In einem begleitenden Editorial von L. Schneider aus Los Angeles, USA (2), werden diese Aussagen im Wesentlichen gestützt. Insbesondere wird nochmals hervorgehoben, daß in dieser Studie eine nur geringe Patientenselektion wegen weniger Ausschlußkriterien vorlag. Demgegenüber würden in den industriegesponserten Studien oft mehr als 90% der betroffenen Alzheimer-Patienten ausgeschlossen. Damit reflektiere die Studienpopulation von AD2000 besser den typischen Alzheimer-Patienten. Allerdings betont der Kommentator auch, daß die Studie aufgrund der nicht erreichten Patientenzahl keine ausreichende statistische „Power” in Bezug auf die Hauptendpunkte erreichte. In diesem Zusammenhang weist er andererseits darauf hin, daß die (nicht signifikant) höhere Sterberate unter Donepezil in einer größeren Studie möglicherweise signifikant wäre. Die Ergebnisse der AD2000-Studie führen zu stark kontroversen Diskussionen über den Nutzen von Cholinesterasehemmern bei Alzheimer-Demenz. Sie zeigen aber erneut auf, wie wichtig die Durchführung industrieunabhängiger Studien für die sorgfältige Einschätzung des Nutzens eines neuen Medikamentes ist.

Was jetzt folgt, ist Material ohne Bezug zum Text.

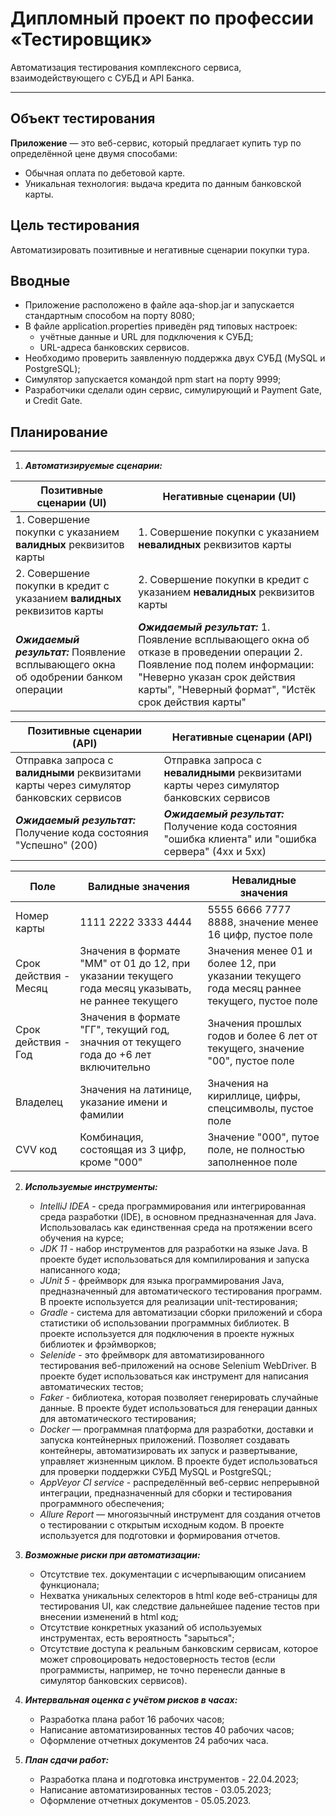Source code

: # Дипломный проект по профессии «Тестировщик»
Автоматизация тестирования комплексного сервиса, взаимодействующего с СУБД и API Банка.
***

## Объект тестирования
**Приложение** — это веб-сервис, который предлагает купить тур по определённой цене двумя способами:

- Обычная оплата по дебетовой карте. 
- Уникальная технология: выдача кредита по данным банковской карты.

## Цель тестирования

Автоматизировать позитивные и негативные сценарии покупки тура.

## Вводные

* Приложение расположено в файле aqa-shop.jar и запускается стандартным способом на порту 8080;
* В файле application.properties приведён ряд типовых настроек:
    * учётные данные и URL для подключения к СУБД;
    * URL-адреса банковских сервисов.
* Необходимо проверить заявленную поддержка двух СУБД (MySQL и PostgreSQL);
* Симулятор запускается командой npm start на порту 9999;
* Разработчики сделали один сервис, симулирующий и Payment Gate, и Credit Gate.

## Планирование
***

1. ***Автоматизируемые сценарии:***

| Позитивные сценарии (UI)                                                            | Негативные сценарии (UI)                                                                                                                                                                                          |
|-------------------------------------------------------------------------------------|-------------------------------------------------------------------------------------------------------------------------------------------------------------------------------------------------------------------|
| 1. Совершение покупки с указанием **валидных** реквизитов карты                     | 1. Совершение покупки с указанием **невалидных** реквизитов карты                                                                                                                                                 |
| 2. Совершение покупки в кредит с указанием **валидных** реквизитов карты            | 2. Совершение покупки в кредит с указанием **невалидных** реквизитов карты                                                                                                                                        |
| ***Ожидаемый результат:*** Появление всплывающего окна об одобрении банком операции | ***Ожидаемый результат:*** 1. Появление всплывающего окна об отказе в проведении операции 2. Появление под полем информации: "Неверно указан срок действия карты", "Неверный формат", "Истёк срок действия карты" |


| Позитивные сценарии (API)                                                              | Негативные сценарии (API)                                                                             |
|----------------------------------------------------------------------------------------|-------------------------------------------------------------------------------------------------------|
| Отправка запроса с **валидными** реквизитами карты через симулятор банковских сервисов | Отправка запроса с **невалидными** реквизитами карты через симулятор банковских сервисов              |
| ***Ожидаемый результат:*** Получение кода состояния "Успешно" (200)                    | ***Ожидаемый результат:*** Получение кода состояния "ошибка клиента" или "ошибка сервера" (4хх и 5хх) |

| Поле | Валидные значения | Невалидные значения                                                                         |
|------|-------------------|---------------------------------------------------------------------------------------------|
| Номер карты | 1111 2222 3333 4444 | 5555 6666 7777 8888, значение менее 16 цифр, пустое поле                                    |
| Срок действия - Месяц | Значения в формате "ММ" от 01 до 12, при указании текущего года месяц указывать, не раннее текущего | Значения менее 01 и более 12, при указании текущего года месяц раннее текущего, пустое поле |
| Срок действия - Год | Значения в формате "ГГ", текущий год, значния от текущего года до +6 лет включительно | Значения прошлых годов и более 6 лет от текущего, значение "00", пустое поле                |
| Владелец | Значения на латинице, указание имени и фамилии | Значения на кириллице, цифры, спецсимволы, пустое поле                                      |
| CVV код | Комбинация, состоящая из 3 цифр, кроме "000" | Значение "000", путое поле, не полностью заполненное поле                                   |


2. ***Используемые инструменты:***
    * *IntelliJ IDEA* - среда программирования или интегрированная среда разработки (IDE), в основном предназначенная для Java. Использовалась как единственная среда на протяжении всего обучения на курсе; 
    * *JDK 11* - набор инструментов для разработки на языке Java. В проекте будет использоваться для компилирования и запуска написанного кода;
    * *JUnit 5* - фреймворк для языка программирования Java, предназначенный для автоматического тестирования программ. В проекте используется для реализации unit-тестирования;
    * *Gradle* - система для автоматизации сборки приложений и сбора статистики об использовании программных библиотек. В проекте используется для подключения в проекте нужных библиотек и фрэймворков;
    * *Selenide* - это фреймворк для автоматизированного тестирования веб-приложений на основе Selenium WebDriver. В проекте будет использоваться как инструмент для написания автоматических тестов;
    * *Faker* - библиотека, которая позволяет генерировать случайные данные. В проекте будет использоваться для генерации данных для автоматического тестирования;
    * *Docker* — программная платформа для разработки, доставки и запуска контейнерных приложений. Позволяет создавать контейнеры, автоматизировать их запуск и развертывание, управляет жизненным циклом. В проекте будет использоваться для проверки поддержки СУБД MySQL и
      PostgreSQL;
    * *AppVeyor CI service* - распределённый веб-сервис непрерывной интеграции, предназначенный для сборки и тестирования программного обеспечения;
    * *Allure Report* — многоязычный инструмент для создания отчетов о тестировании с открытым исходным кодом. В проекте используется для подготовки и формирования отчетов.

3. ***Возможные риски при автоматизации:***
    * Отсутствие тех. документации с исчерпывающим описанием функционала;
    * Нехватка уникальных селекторов в html коде веб-страницы для тестирования UI, как следствие дальнейшее падение тестов при внесении изменений в html код;
    * Отсутствие конкретных указаний об используемых инструментах, есть вероятность "зарыться";
    * Отсутствие доступа к реальным банковским сервисам, которое может спровоцировать недостоверность тестов (если программисты, например, не точно перенесли данные в симулятор банковских сервисов).

4. ***Интервальная оценка с учётом рисков в часах:***
    * Разработка плана работ 16 рабочих часов;
    * Написание автоматизированных тестов 40 рабочих часов;
    * Оформление отчетных документов 24 рабочих часа.

5. ***План сдачи работ:***
    * Разработка плана и подготовка инструментов - 22.04.2023;
    * Написание автоматизированных тестов - 03.05.2023;
    * Оформление отчетных документов - 05.05.2023.



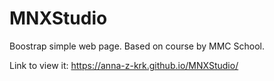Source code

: # MNXStudio
Boostrap simple web page.
Based on course by MMC School. 

Link to view it: https://anna-z-krk.github.io/MNXStudio/

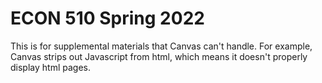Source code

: # ECON 510 Spring 2022

This is for supplemental materials that Canvas can't handle. For example, Canvas strips out Javascript from html, which means it doesn't properly display html pages.
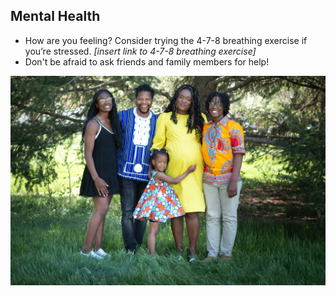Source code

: ## Mental Health
- How are you feeling? Consider trying the 4-7-8 breathing exercise if you’re stressed. *[insert link to 4-7-8 breathing exercise]*
- Don't be afraid to ask friends and family members for help!

![A family standing together beneath a tree](/markdown/weeks/images/family_under_tree.jpg)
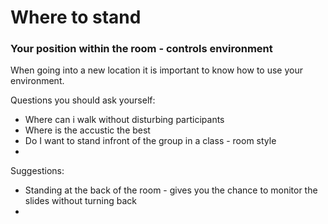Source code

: # Where to stand
### Your position within the room - controls environment

When going into a new location it is important to know how to use your environment. 

Questions you should ask yourself:

* Where can i walk without disturbing participants
* Where is the accustic the best
* Do I want to stand infront of the group in a class - room style 
* 

Suggestions:

* Standing at the back of the room  - gives you the chance to monitor the slides without turning back
* 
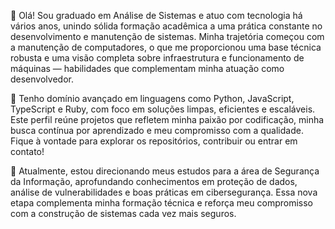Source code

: 👋 Olá! Sou graduado em Análise de Sistemas e atuo com tecnologia há vários anos, unindo sólida formação acadêmica a uma prática constante no desenvolvimento e manutenção de sistemas. Minha trajetória começou com a manutenção de computadores, o que me proporcionou uma base técnica robusta e uma visão completa sobre infraestrutura e funcionamento de máquinas — habilidades que complementam minha atuação como desenvolvedor.

🚀 Tenho domínio avançado em linguagens como Python, JavaScript, TypeScript e Ruby, com foco em soluções limpas, eficientes e escaláveis. Este perfil reúne projetos que refletem minha paixão por codificação, minha busca contínua por aprendizado e meu compromisso com a qualidade. Fique à vontade para explorar os repositórios, contribuir ou entrar em contato!

🔐 Atualmente, estou direcionando meus estudos para a área de Segurança da Informação, aprofundando conhecimentos em proteção de dados, análise de vulnerabilidades e boas práticas em cibersegurança. Essa nova etapa complementa minha formação técnica e reforça meu compromisso com a construção de sistemas cada vez mais seguros.

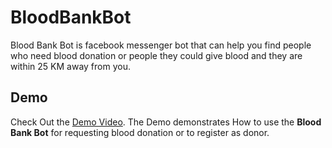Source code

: # BloodBankBot
Blood Bank Bot is facebook messenger bot that can help you find people who need blood donation or people they could give blood and they are within 25 KM away from you.
## Demo
Check Out the [Demo Video](https://www.youtube.com/watch?v=VYNFchLDSCk "Blood Bank Bot"). The Demo demonstrates How to use the **Blood Bank Bot** for requesting blood donation or to register as donor. 
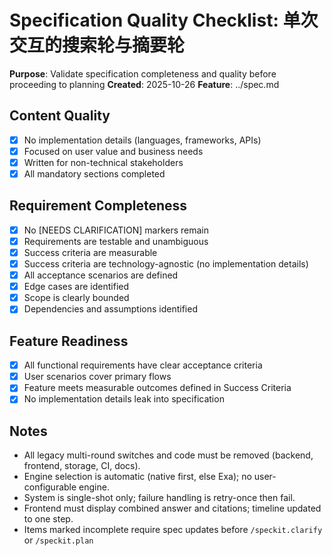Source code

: # Specification Quality Checklist: 单次交互的搜索轮与摘要轮

**Purpose**: Validate specification completeness and quality before proceeding to planning
**Created**: 2025-10-26
**Feature**: ../spec.md

## Content Quality

- [x] No implementation details (languages, frameworks, APIs)
- [x] Focused on user value and business needs
- [x] Written for non-technical stakeholders
- [x] All mandatory sections completed

## Requirement Completeness

- [x] No [NEEDS CLARIFICATION] markers remain
- [x] Requirements are testable and unambiguous
- [x] Success criteria are measurable
- [x] Success criteria are technology-agnostic (no implementation details)
- [x] All acceptance scenarios are defined
- [x] Edge cases are identified
- [x] Scope is clearly bounded
- [x] Dependencies and assumptions identified

## Feature Readiness

- [x] All functional requirements have clear acceptance criteria
- [x] User scenarios cover primary flows
- [x] Feature meets measurable outcomes defined in Success Criteria
- [x] No implementation details leak into specification

## Notes

- All legacy multi-round switches and code must be removed (backend, frontend, storage, CI, docs).
- Engine selection is automatic (native first, else Exa); no user-configurable engine.
- System is single-shot only; failure handling is retry-once then fail.
- Frontend must display combined answer and citations; timeline updated to one step.
- Items marked incomplete require spec updates before `/speckit.clarify` or `/speckit.plan`

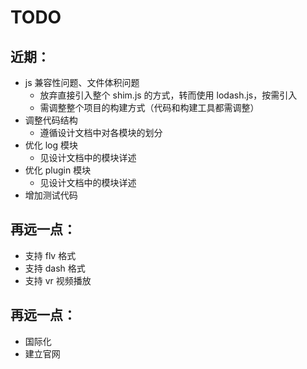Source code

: <h1>TODO</h1>

<h2>近期：</h2>

* js 兼容性问题、文件体积问题
    * 放弃直接引入整个 shim.js 的方式，转而使用 lodash.js，按需引入
    * 需调整整个项目的构建方式（代码和构建工具都需调整）
* 调整代码结构
    * 遵循设计文档中对各模块的划分
* 优化 log 模块
    * 见设计文档中的模块详述
* 优化 plugin 模块
    * 见设计文档中的模块详述
* 增加测试代码

<h2>再远一点：</h2>

* 支持 flv 格式
* 支持 dash 格式
* 支持 vr 视频播放

<h2>再远一点：</h2>

* 国际化
* 建立官网
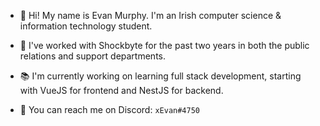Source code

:
- 👋 Hi! My name is Evan Murphy. I'm an Irish computer science & information technology student.

- 💼 I've worked with Shockbyte for the past two years in both the public relations and support departments.

- 📚 I'm currently working on learning full stack development, starting with VueJS for frontend and NestJS for backend.

- 🔔 You can reach me on Discord: `xEvan#4750`
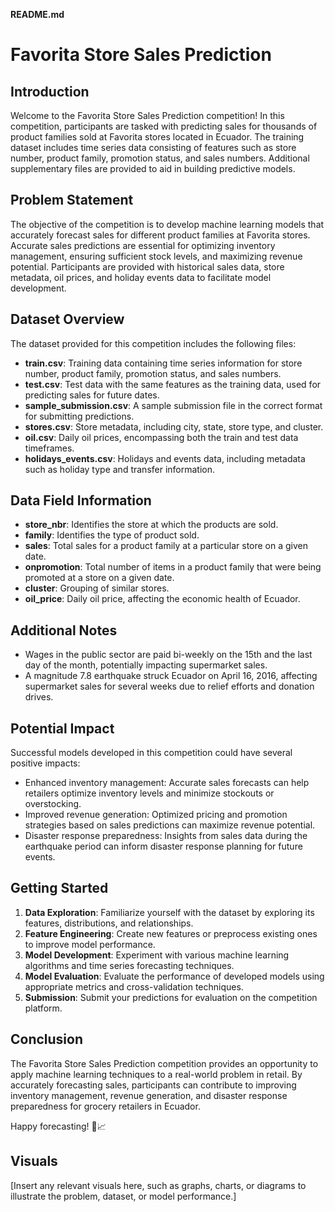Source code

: **README.md**

# Favorita Store Sales Prediction

## Introduction

Welcome to the Favorita Store Sales Prediction competition! In this competition, participants are tasked with predicting sales for thousands of product families sold at Favorita stores located in Ecuador. The training dataset includes time series data consisting of features such as store number, product family, promotion status, and sales numbers. Additional supplementary files are provided to aid in building predictive models.

## Problem Statement

The objective of the competition is to develop machine learning models that accurately forecast sales for different product families at Favorita stores. Accurate sales predictions are essential for optimizing inventory management, ensuring sufficient stock levels, and maximizing revenue potential. Participants are provided with historical sales data, store metadata, oil prices, and holiday events data to facilitate model development.

## Dataset Overview

The dataset provided for this competition includes the following files:

- **train.csv**: Training data containing time series information for store number, product family, promotion status, and sales numbers.
- **test.csv**: Test data with the same features as the training data, used for predicting sales for future dates.
- **sample_submission.csv**: A sample submission file in the correct format for submitting predictions.
- **stores.csv**: Store metadata, including city, state, store type, and cluster.
- **oil.csv**: Daily oil prices, encompassing both the train and test data timeframes.
- **holidays_events.csv**: Holidays and events data, including metadata such as holiday type and transfer information.

## Data Field Information

- **store_nbr**: Identifies the store at which the products are sold.
- **family**: Identifies the type of product sold.
- **sales**: Total sales for a product family at a particular store on a given date.
- **onpromotion**: Total number of items in a product family that were being promoted at a store on a given date.
- **cluster**: Grouping of similar stores.
- **oil_price**: Daily oil price, affecting the economic health of Ecuador.

## Additional Notes

- Wages in the public sector are paid bi-weekly on the 15th and the last day of the month, potentially impacting supermarket sales.
- A magnitude 7.8 earthquake struck Ecuador on April 16, 2016, affecting supermarket sales for several weeks due to relief efforts and donation drives.

## Potential Impact

Successful models developed in this competition could have several positive impacts:

- Enhanced inventory management: Accurate sales forecasts can help retailers optimize inventory levels and minimize stockouts or overstocking.
- Improved revenue generation: Optimized pricing and promotion strategies based on sales predictions can maximize revenue potential.
- Disaster response preparedness: Insights from sales data during the earthquake period can inform disaster response planning for future events.

## Getting Started

1. **Data Exploration**: Familiarize yourself with the dataset by exploring its features, distributions, and relationships.
2. **Feature Engineering**: Create new features or preprocess existing ones to improve model performance.
3. **Model Development**: Experiment with various machine learning algorithms and time series forecasting techniques.
4. **Model Evaluation**: Evaluate the performance of developed models using appropriate metrics and cross-validation techniques.
5. **Submission**: Submit your predictions for evaluation on the competition platform.

## Conclusion

The Favorita Store Sales Prediction competition provides an opportunity to apply machine learning techniques to a real-world problem in retail. By accurately forecasting sales, participants can contribute to improving inventory management, revenue generation, and disaster response preparedness for grocery retailers in Ecuador.

Happy forecasting! 🛒📈

## Visuals

[Insert any relevant visuals here, such as graphs, charts, or diagrams to illustrate the problem, dataset, or model performance.]
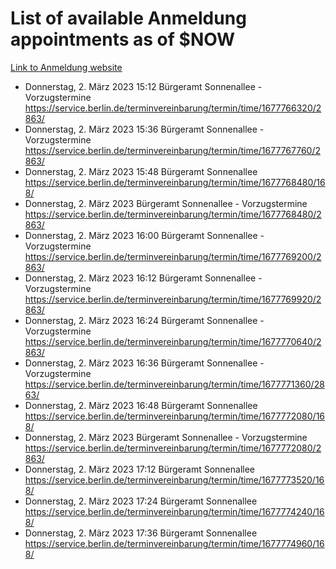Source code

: # List of available Anmeldung appointments as of $NOW
[Link to Anmeldung website](https://service.berlin.de/terminvereinbarung/termin/tag.php?termin=1&anliegen[]=120686&dienstleisterlist=122210,122217,327316,122219,327312,122227,327314,122231,327346,122243,327348,122254,122252,329742,122260,329745,122262,329748,122271,327278,122273,327274,122277,327276,330436,122280,327294,122282,327290,122284,327292,122291,327270,122285,327266,122286,327264,122296,327268,150230,329760,122297,327286,122294,327284,122312,329763,122314,329775,122304,327330,122311,327334,122309,327332,317869,122281,327352,122279,329772,122283,122276,327324,122274,327326,122267,329766,122246,327318,122251,327320,122257,327322,122208,327298,122226,327300&herkunft=http%3A%2F%2Fservice.berlin.de%2Fdienstleistung%2F120686%2F)
- Donnerstag, 2. März 2023 15:12 Bürgeramt Sonnenallee - Vorzugstermine https://service.berlin.de/terminvereinbarung/termin/time/1677766320/2863/
- Donnerstag, 2. März 2023 15:36 Bürgeramt Sonnenallee - Vorzugstermine https://service.berlin.de/terminvereinbarung/termin/time/1677767760/2863/
- Donnerstag, 2. März 2023 15:48 Bürgeramt Sonnenallee https://service.berlin.de/terminvereinbarung/termin/time/1677768480/168/
- Donnerstag, 2. März 2023  Bürgeramt Sonnenallee - Vorzugstermine https://service.berlin.de/terminvereinbarung/termin/time/1677768480/2863/
- Donnerstag, 2. März 2023 16:00 Bürgeramt Sonnenallee - Vorzugstermine https://service.berlin.de/terminvereinbarung/termin/time/1677769200/2863/
- Donnerstag, 2. März 2023 16:12 Bürgeramt Sonnenallee - Vorzugstermine https://service.berlin.de/terminvereinbarung/termin/time/1677769920/2863/
- Donnerstag, 2. März 2023 16:24 Bürgeramt Sonnenallee - Vorzugstermine https://service.berlin.de/terminvereinbarung/termin/time/1677770640/2863/
- Donnerstag, 2. März 2023 16:36 Bürgeramt Sonnenallee - Vorzugstermine https://service.berlin.de/terminvereinbarung/termin/time/1677771360/2863/
- Donnerstag, 2. März 2023 16:48 Bürgeramt Sonnenallee https://service.berlin.de/terminvereinbarung/termin/time/1677772080/168/
- Donnerstag, 2. März 2023  Bürgeramt Sonnenallee - Vorzugstermine https://service.berlin.de/terminvereinbarung/termin/time/1677772080/2863/
- Donnerstag, 2. März 2023 17:12 Bürgeramt Sonnenallee https://service.berlin.de/terminvereinbarung/termin/time/1677773520/168/
- Donnerstag, 2. März 2023 17:24 Bürgeramt Sonnenallee https://service.berlin.de/terminvereinbarung/termin/time/1677774240/168/
- Donnerstag, 2. März 2023 17:36 Bürgeramt Sonnenallee https://service.berlin.de/terminvereinbarung/termin/time/1677774960/168/
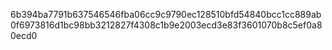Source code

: 6b394ba7791b637546546fba06cc9c9790ec128510bfd54840bcc1cc889ab0f6973816d1bc98bb3212827f4308c1b9e2003ecd3e83f3601070b8c5ef0a80ecd0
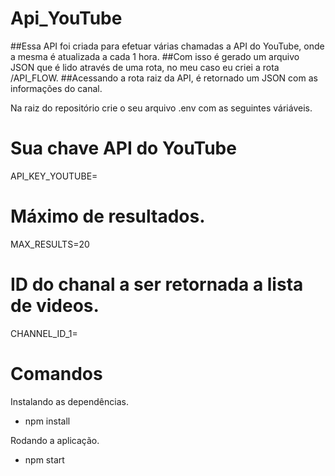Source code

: # Api_YouTube

##Essa API foi criada para efetuar várias chamadas a API do YouTube, onde a mesma é atualizada a cada 1 hora.
##Com isso é gerado um arquivo JSON que é lido através de uma rota, no meu caso eu criei a rota /API_FLOW.
##Acessando a rota raiz da API, é retornado um JSON com as informações do canal.

Na raiz do repositório crie o seu arquivo .env com as seguintes váriáveis.

# Sua chave API do YouTube
API_KEY_YOUTUBE=

# Máximo de resultados.
MAX_RESULTS=20

# ID do chanal a ser retornada a lista de videos.
CHANNEL_ID_1=

# Comandos

Instalando as dependências.
* npm install

Rodando a aplicação.
* npm start
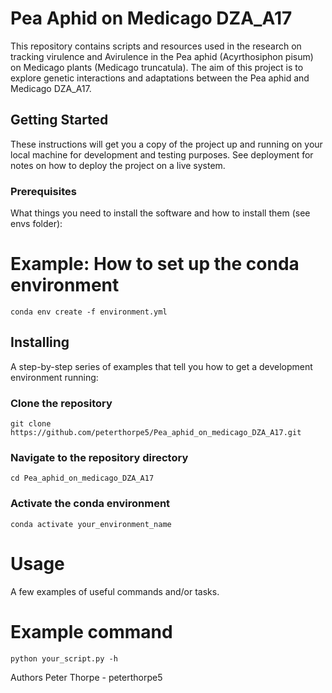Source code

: # Pea Aphid on Medicago DZA_A17

This repository contains scripts and resources used in the research on tracking virulence and Avirulence in the Pea aphid (Acyrthosiphon pisum) on Medicago plants (Medicago truncatula). The aim of this project is to explore genetic interactions and adaptations between the Pea aphid and Medicago DZA_A17.

## Getting Started

These instructions will get you a copy of the project up and running on your local machine for development and testing purposes. See deployment for notes on how to deploy the project on a live system.

### Prerequisites

What things you need to install the software and how to install them (see envs folder):


# Example: How to set up the conda environment
 `conda env create -f environment.yml`

## Installing
A step-by-step series of examples that tell you how to get a development environment running:


### Clone the repository
 `git clone https://github.com/peterthorpe5/Pea_aphid_on_medicago_DZA_A17.git`
### Navigate to the repository directory
 `cd Pea_aphid_on_medicago_DZA_A17`
### Activate the conda environment
 `conda activate your_environment_name`
 
# Usage
A few examples of useful commands and/or tasks.
# Example command
 `python your_script.py -h`


Authors
Peter Thorpe - peterthorpe5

Fazit: Das Ergebnis einer vom National Health Service finanzierten Studie stellt den Nutzen von Cholinesterasehemmern bei Demenzkranken in Frage. Mit Donepezil wurde zwar eine leichte, kurzfristige Besserung der Kognition erzielt, doch konnte weder die Zahl an Pflegeheimeinweisungen verringert noch das Fortschreiten der Funktionseinschränkung verhindert werden. Die Therapie mit Donepezil ist daher weitgehend unwirksam und daher unwirtschaftlich.
Literatur
- Courtney, C., et al. (AD2000 Collaborative Group): Lancet 2004, 363, 2105.
- Schneider, L.N: Lancet 2004, 363, 2100.